*Action item:* Repeat word for word the lines from the top of the records through the line containing "организации: Meta (Meta", and skip the pictures.

*Material for this task:*

* * * * * * * * *

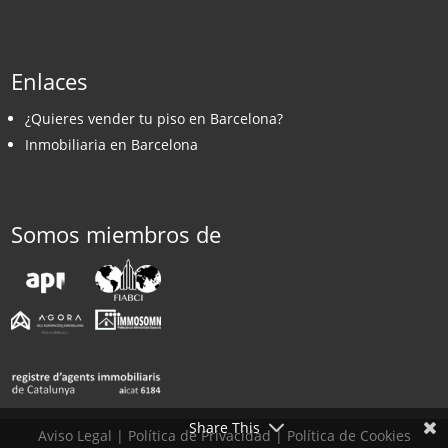
Enlaces
¿Quieres vender tu piso en Barcelona?
Inmobiliaria en Barcelona
Somos miembros de
Share This
Aviso Legal
|
Política de Privacidad
|
Política de Cookies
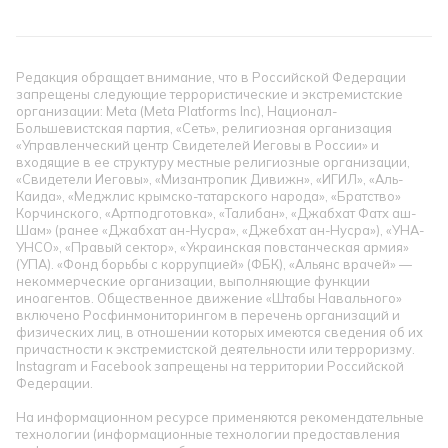
Редакция обращает внимание, что в Российской Федерации
запрещены следующие террористические и экстремистские
организации: Meta (Meta Platforms Inc), Национал-
Большевистская партия, «Сеть», религиозная организация
«Управленческий центр Свидетелей Иеговы в России» и
входящие в ее структуру местные религиозные организации,
«Свидетели Иеговы», «Мизантропик Дивижн», «ИГИЛ», «Аль-
Каида», «Меджлис крымско-татарского народа», «Братство»
Корчинского, «Артподготовка», «Талибан», «Джабхат Фатх аш-
Шам» (ранее «Джабхат ан-Нусра», «Джебхат ан-Нусра»), «УНА-
УНСО», «Правый сектор», «Украинская повстанческая армия»
(УПА). «Фонд борьбы с коррупцией» (ФБК), «Альянс врачей» —
некоммерческие организации, выполняющие функции
иноагентов. Общественное движение «Штабы Навального»
включено Росфинмониторингом в перечень организаций и
физических лиц, в отношении которых имеются сведения об их
причастности к экстремистской деятельности или терроризму.
Instagram и Facebook запрещены на территории Российской
Федерации.
На информационном ресурсе применяются рекомендательные
технологии (информационные технологии предоставления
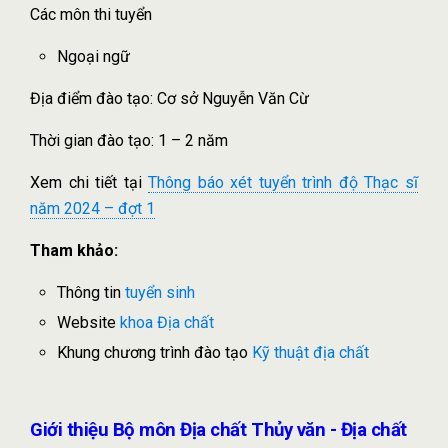
Các môn thi tuyển
Ngoại ngữ
Địa điểm đào tạo: Cơ sở Nguyễn Văn Cừ
Thời gian đào tạo: 1 – 2 năm
Xem chi tiết tại
Thông báo xét tuyển trình độ Thạc sĩ
năm 2024 – đợt 1
Tham khảo:
Thông tin
tuyển sinh
Website
khoa Địa chất
Khung chương trình đào tạo
Kỹ thuật địa chất
Giới thiệu Bộ môn Địa chất Thủy văn - Địa chất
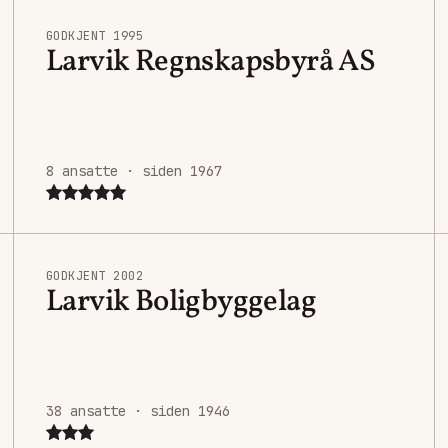
GODKJENT 1995
Larvik Regnskapsbyrå AS
8 ansatte · siden 1967
GODKJENT 2002
Larvik Boligbyggelag
38 ansatte · siden 1946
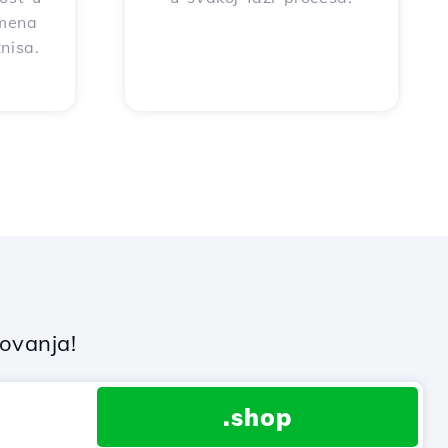
omena
nisa.
lovanja!
.shop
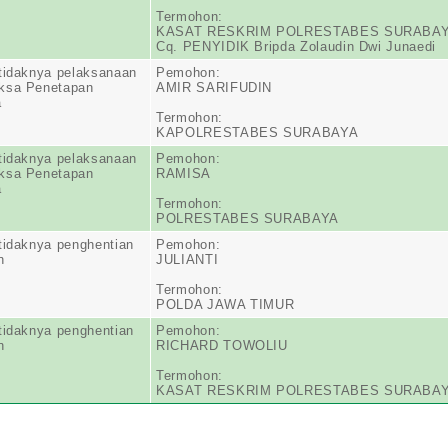
Termohon:
KASAT RESKRIM POLRESTABES SURABA
Cq. PENYIDIK Bripda Zolaudin Dwi Junaedi
tidaknya pelaksanaan
Pemohon:
ksa Penetapan
AMIR SARIFUDIN
a
Termohon:
KAPOLRESTABES SURABAYA
tidaknya pelaksanaan
Pemohon:
ksa Penetapan
RAMISA
a
Termohon:
POLRESTABES SURABAYA
tidaknya penghentian
Pemohon:
n
JULIANTI
Termohon:
POLDA JAWA TIMUR
tidaknya penghentian
Pemohon:
n
RICHARD TOWOLIU
Termohon:
KASAT RESKRIM POLRESTABES SURABA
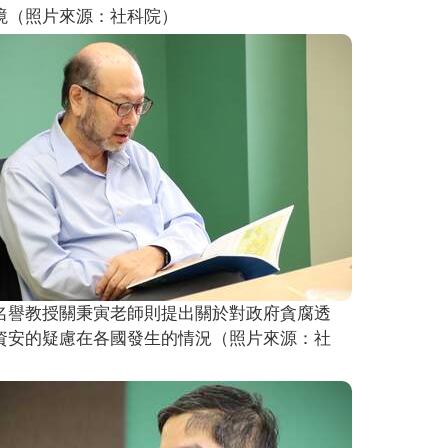
境（照片來源：社科院）
名譽教授關秉寅老師則提出關於對政府貪腐透
資安的疑慮在各國發生的情況（照片來源：社
）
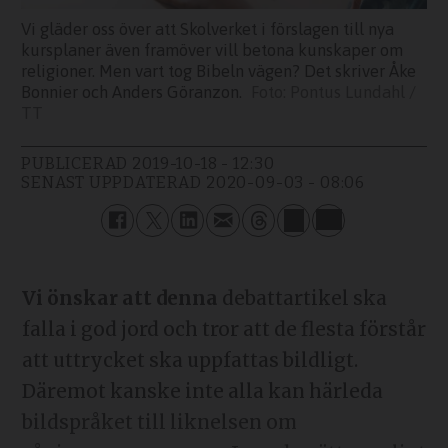
Vi gläder oss över att Skolverket i förslagen till nya
kursplaner även framöver vill betona kunskaper om
religioner. Men vart tog Bibeln vägen? Det skriver Åke
Bonnier och Anders Göranzon.
Pontus Lundahl /
TT
PUBLICERAD
2019-10-18 - 12:30
SENAST UPPDATERAD
2020-09-03 - 08:06
Vi önskar att denna
debattartikel ska
falla i god jord och tror att de flesta förstår
att uttrycket ska uppfattas bildligt.
Däremot kanske inte alla kan härleda
bildspråket till liknelsen om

* * * * * * * * *

*Answer area:*
Enlaces
¿Quieres vender tu piso en Barcelona?
Inmobiliaria en Barcelona
Somos miembros de
Share This
Aviso Legal
|
Política de Privacidad
|
Política de Cookies
Редакция обращает внимание, что в Российской Федерации
запрещены следующие террористические и экстремистские
организации: Meta (Meta Platforms Inc), Национал-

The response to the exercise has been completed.